November 2001 A leak of 1.4 tonnes of heavy water at the NAPS I reactor, resulting in one worker receiving an internal radiation dose of 18.49 mSv .
April 2000 Leak of about seven tonnes of heavy water from the moderator system at NAPS Unit II. Various workers involved in the clean-up received ‘significant uptakes of tritium’, although only one had a radiation dose over the recommended annual limit.
March 1999 Somewhere between four and fourteen tonnes of heavy water leaks from the pipes at Madras Atomic Power Station (MAPS) at Kalpakkam, Tamil Nadu, during a test process. The pipes have a history of cracks and vibration problems . Forty-two people are reportedly involved in mopping up the radioactive liquid.
May 1994 The inner surface of the containment dome of Unit I of Kaiga Generating Station collapses (delaminates) while the plant is under construction.

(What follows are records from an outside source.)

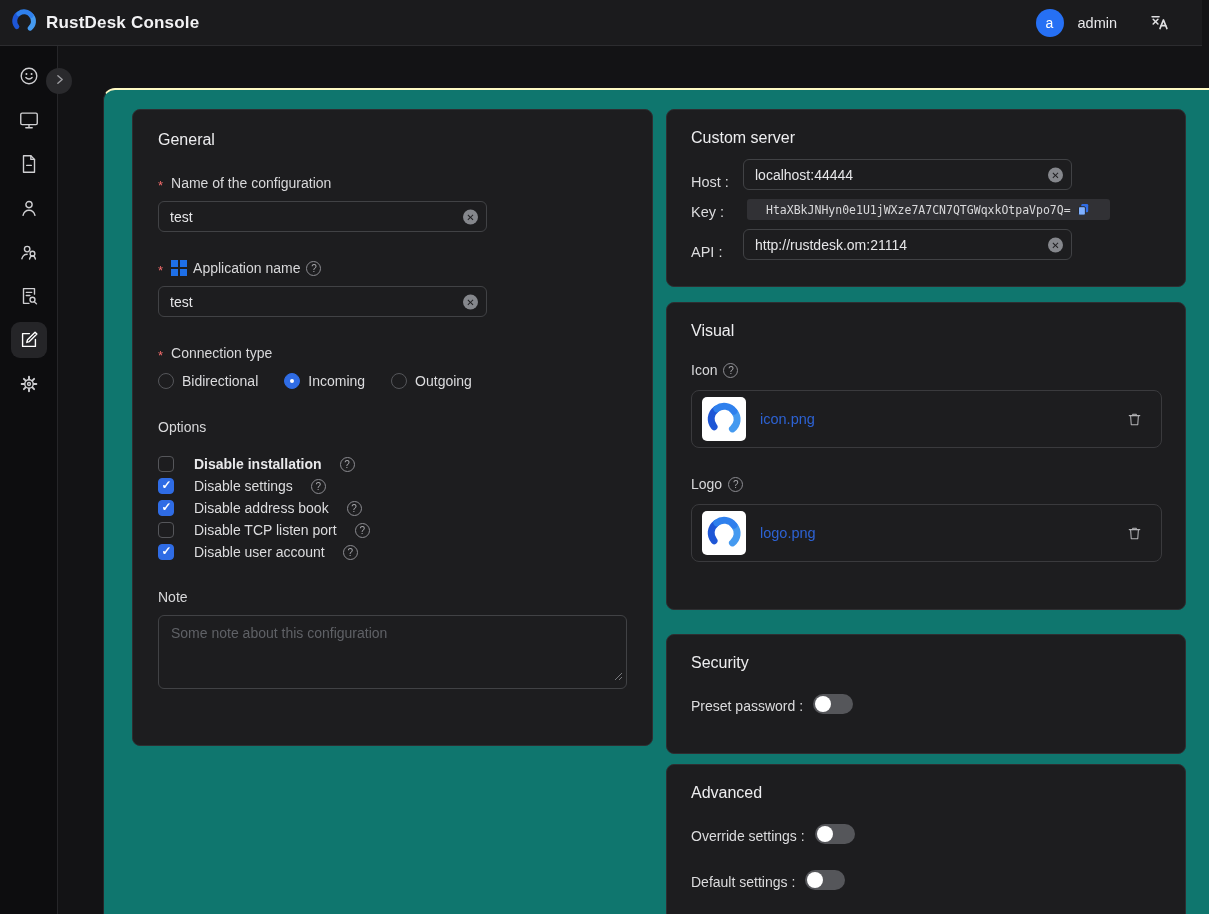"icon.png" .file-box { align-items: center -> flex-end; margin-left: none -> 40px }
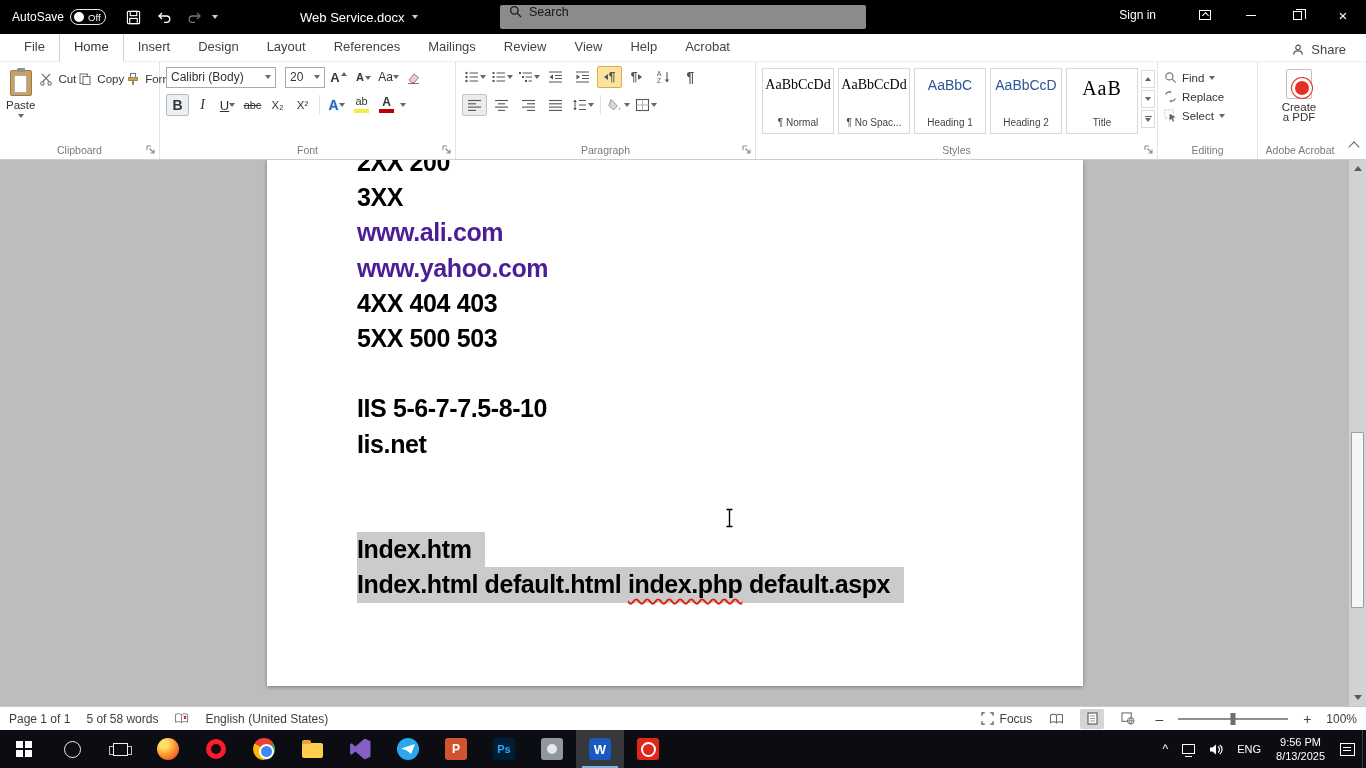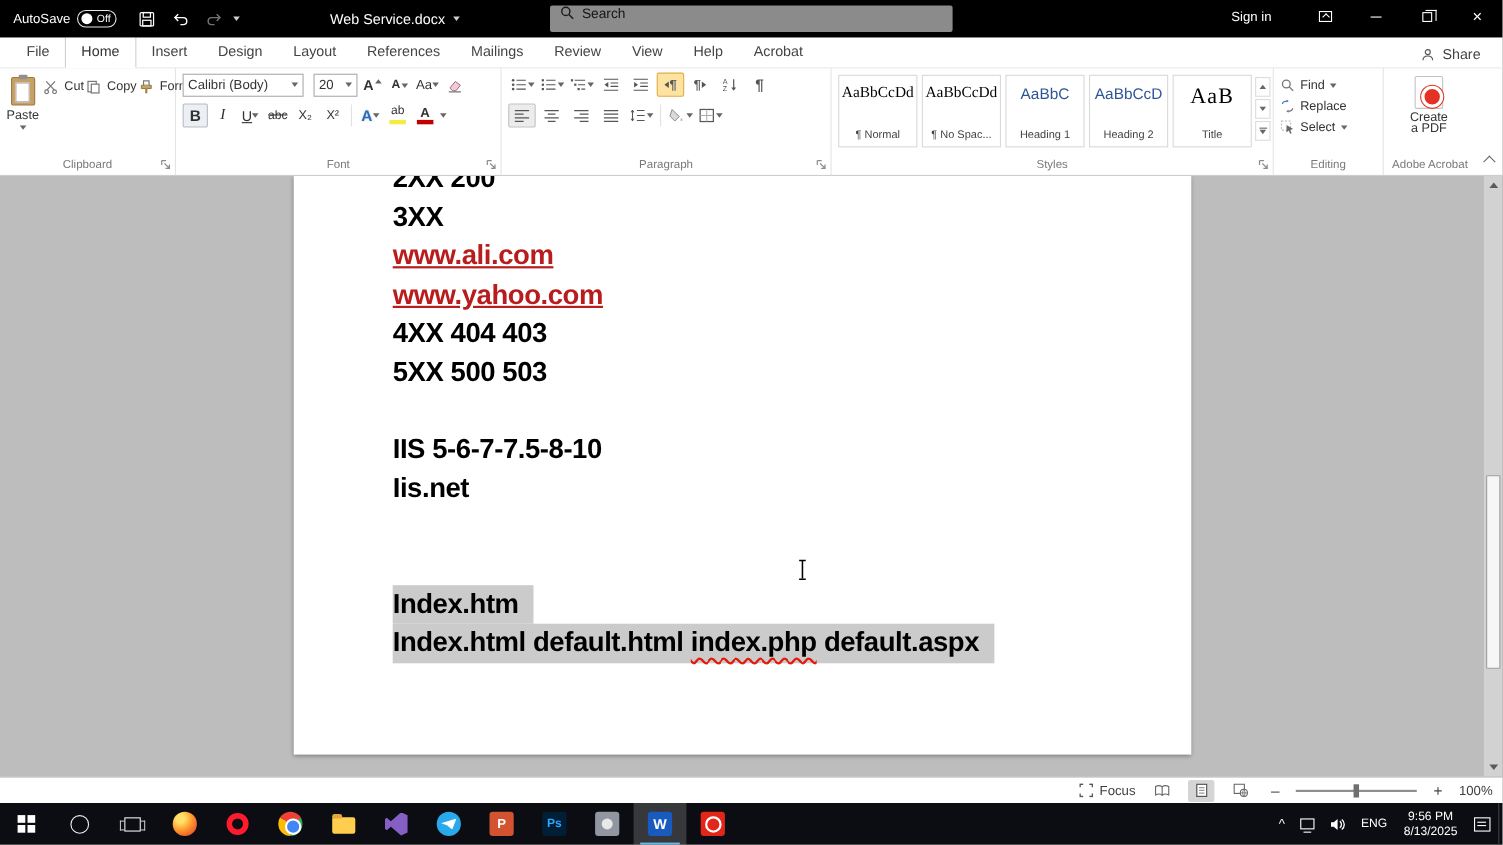"www.ali.com" .link { color: #b91c1c -> #4c1d95; text-decoration: underline -> none }
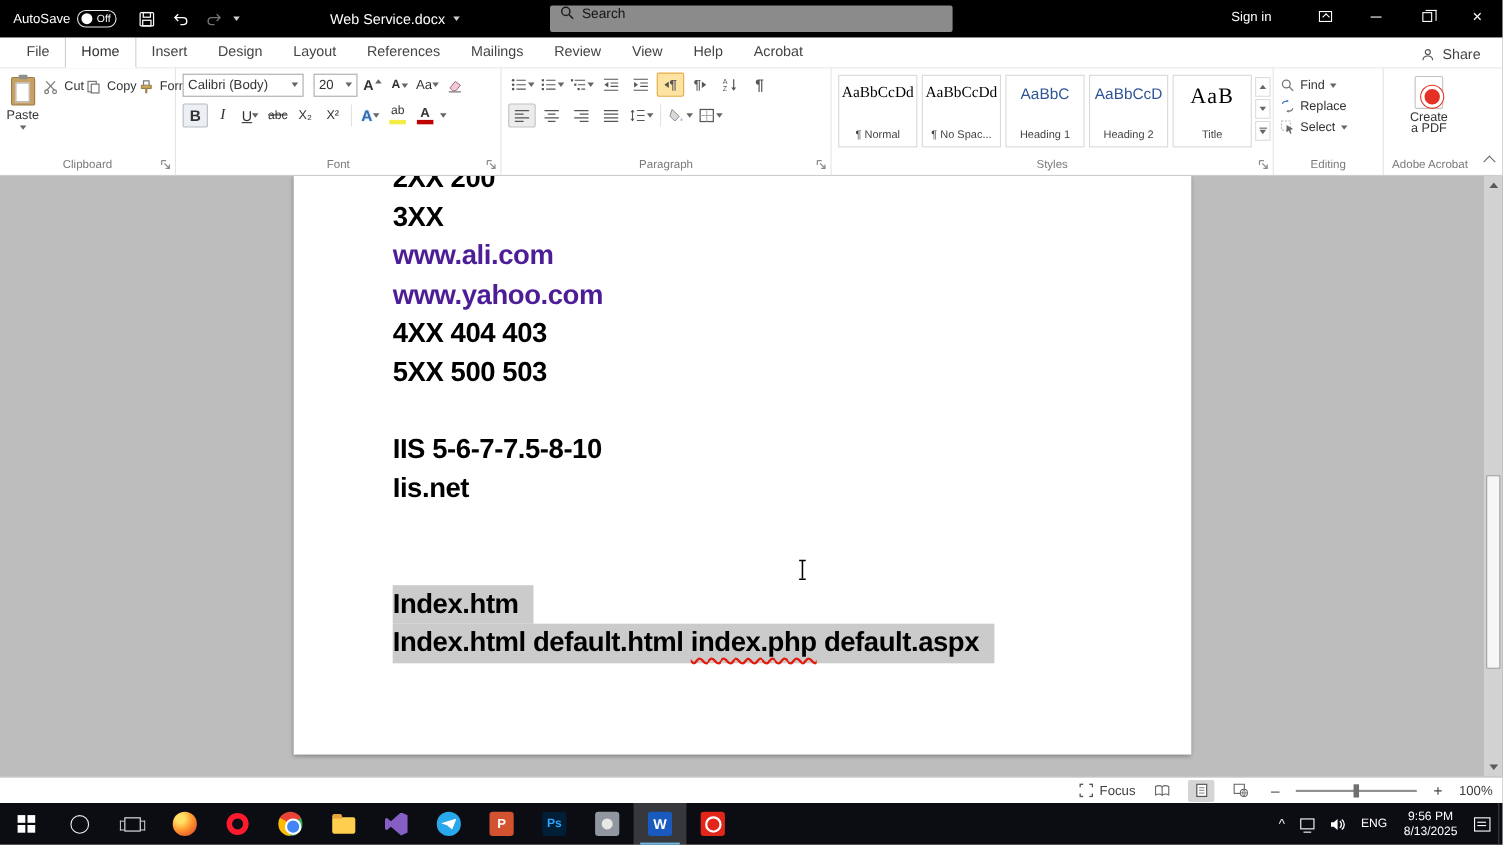"Page 1 of 1" div.sb-left { html: none -> <div> <span>Page 1 of 1</span> <span>5 of 58 words</span> <span> <svg> <path></path> <line></line> <path></path> </svg> </span> <span>English (United States)</span> </div> }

Approximately 130 tonnes of concrete fall from a height of nearly thirty metres, injuring fourteen workers. The dome had already been completed, forming the part of the reactor designed to prevent escape of radioactive material into the environment in the case of an accident.  Fortunately, the core had not then been loaded.
February 1994 Helium gas and heavy water leak in Unit 1 of RAPS.  The plant is shut down until March 1997.
March 1993 Two blades of the turbine in NAPS Unit I break off, slicing through other blades and indirectly causing a raging fire, which catches onto leaked oil and spreads through the turbine building.  The smoke sensors fail to detect the fire, which is only noticed once workers see the flames.  It causes a blackout in the plant, including the shutdown of the secondary cooling systems, and power is not restored for seventeen hours.  In the meantime, operators have to manually activate the primary shutdown system.  They also climb onto the roof to open valves to slow the reactions in the core by hand (16).  The incident was rated as a Level 3 on the International Nuclear Event Scale, INES.
May 1992 Tube leak causes a radioactive release of 12 Curies of radioactivity from Tarapur Atomic Power Station.
January 1992 Four tons of heavy water spilt at RAPS.
December 1991 A leak from pipelines in the vicinity of CIRUS and Dhruva research reactors at the Bhabha Atomic Research Centre (BARC) in Trombay, Maharashtra, results in severe Cs-137 soil contamination of thousands of times the acceptable limit. Local vegetation was also found to be contaminated, though contract workers digging to the leaking pipeline were reportedly not tested for radiation exposure, despite the evidence of their high dose.

July 1991 A contracted labourer mistakenly paints the walls of RAPS with heavy water before applying a coat of whitewash. He also washed his paintbrush, face and hands in the deuterated and tritiated water, and has not been traced since.
March 1991 Heavy water leak at MAPS takes four days to clean up.
Despite IAEA’s Convention on Radiological Emergency in Case of Nuclear Accidents which calls for immediate reporting of nuclear accident to IAEA and close neighbors of the country in which accident took place, the Department of Atomic Energy adheres to secrecy even about nuclear accidents. The above quoted are few of the reported accidents, there may be many other accidents that we do not know about. US and many other major powers signing nuclear agreements with India must first ensure that India must adhere to Additional Protocol and follow IAEA’s standards of nuclear safety and security for safe operation of nuclear plants. In the absence of any such adherences the poor ignorant Indians will remain exposed to radiations as a result of unreported nuclear accidents. Moreover, it will pose serious risk of radiological dispersal to neighboring states as well.